If you could cast any powers from within the Stormraven it would be a lot cooler, but unfortunately not. At least with the Dreadnought if the 'raven blows up it stands a great chance of surviving with the new Vehicle Damage Chart and the handy exclusion of an AP value in the FAQ'd Stormraven transport capacity. For your convenience,



> If a Zooming Stormraven is wrecked or suffers an Explodes! Result, the embarked Dreadnought suffers a Strength 10 hit on its rear armour; if the Stormraven is Hovering, the hit is Strength 4 instead.


So you never blow up, and on a 6 you're Immobile but still standing. I'm cool with that, how about you?

As for the Sanguinary Guard, you have to be very particular about where you land them. Placing them well in cover or out of line of sight planning on a nice 12" move into Assault range the following turn is key if you're getting shot up. As for whether to play them over Terminators...well....I own 30 Terminator models (to be fair some are still in shipping), mostly all modeled with hammers and shields. I don't own any Sanguinary Guard, but I do wish that I could perform a Sweeping Advance.


----------



## Sethis (Jun 4, 2009)

elsmiff said:


> they've been shot to buggery as soon as they land. would assault terminators be a more viable option?
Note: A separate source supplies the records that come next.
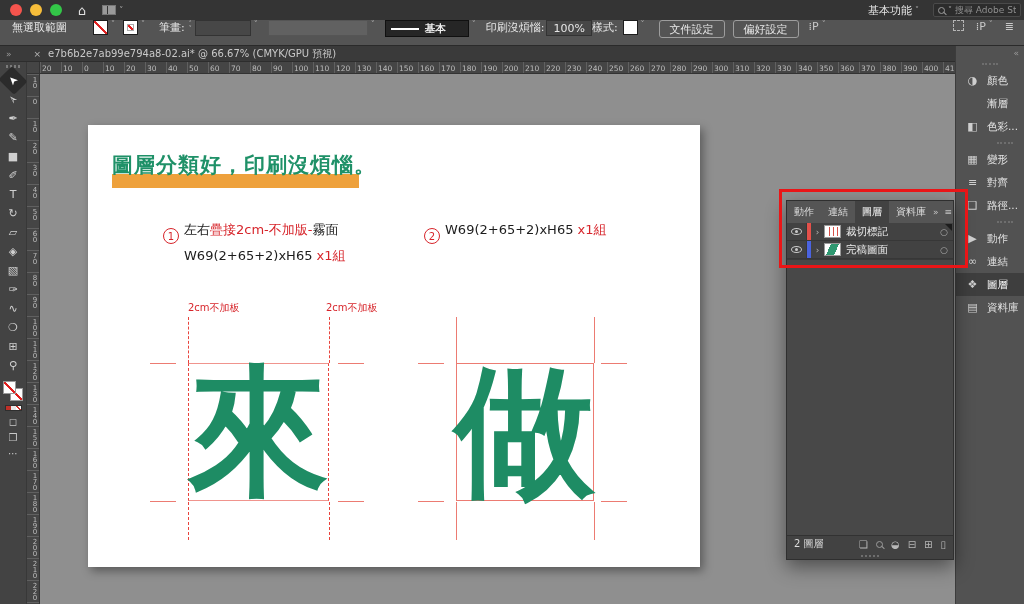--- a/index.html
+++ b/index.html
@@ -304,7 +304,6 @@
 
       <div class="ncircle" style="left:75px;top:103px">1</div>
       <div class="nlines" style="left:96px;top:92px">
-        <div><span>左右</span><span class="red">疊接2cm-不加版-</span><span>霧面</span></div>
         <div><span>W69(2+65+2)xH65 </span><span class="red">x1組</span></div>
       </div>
If you've got a 2+ save and FnP and you're still getting shot to buggery then you're either landing too close/in line of sight of AP2 weaponry, or you're landing within range of the equivalent of 120 Boltgun shots. In either case, you need to be more careful with their placement when arriving.


----------



## elsmiff (Jan 8, 2012)

well, both times was against guard with a shit load of tanks and heavy wepons teams. the sanguinary guard would basically take up a whole turn of shooting from practically anything in range haha 

must be something about golden, flying terminator equivalents haha


----------



## Sethis (Jun 4, 2009)

But then at least they're eating 1000pts+ of shooting for a turn and savig your other models from it, so that's a viable use for them if you can make sure it counts.


----------



## ntaw (Jul 20, 2012)

Sounds like you play with less scenery than my trench table if the enemy can bring that weight of fire on them the turn they arrive. I actually play subtly different armies when on tables like that if I can.


----------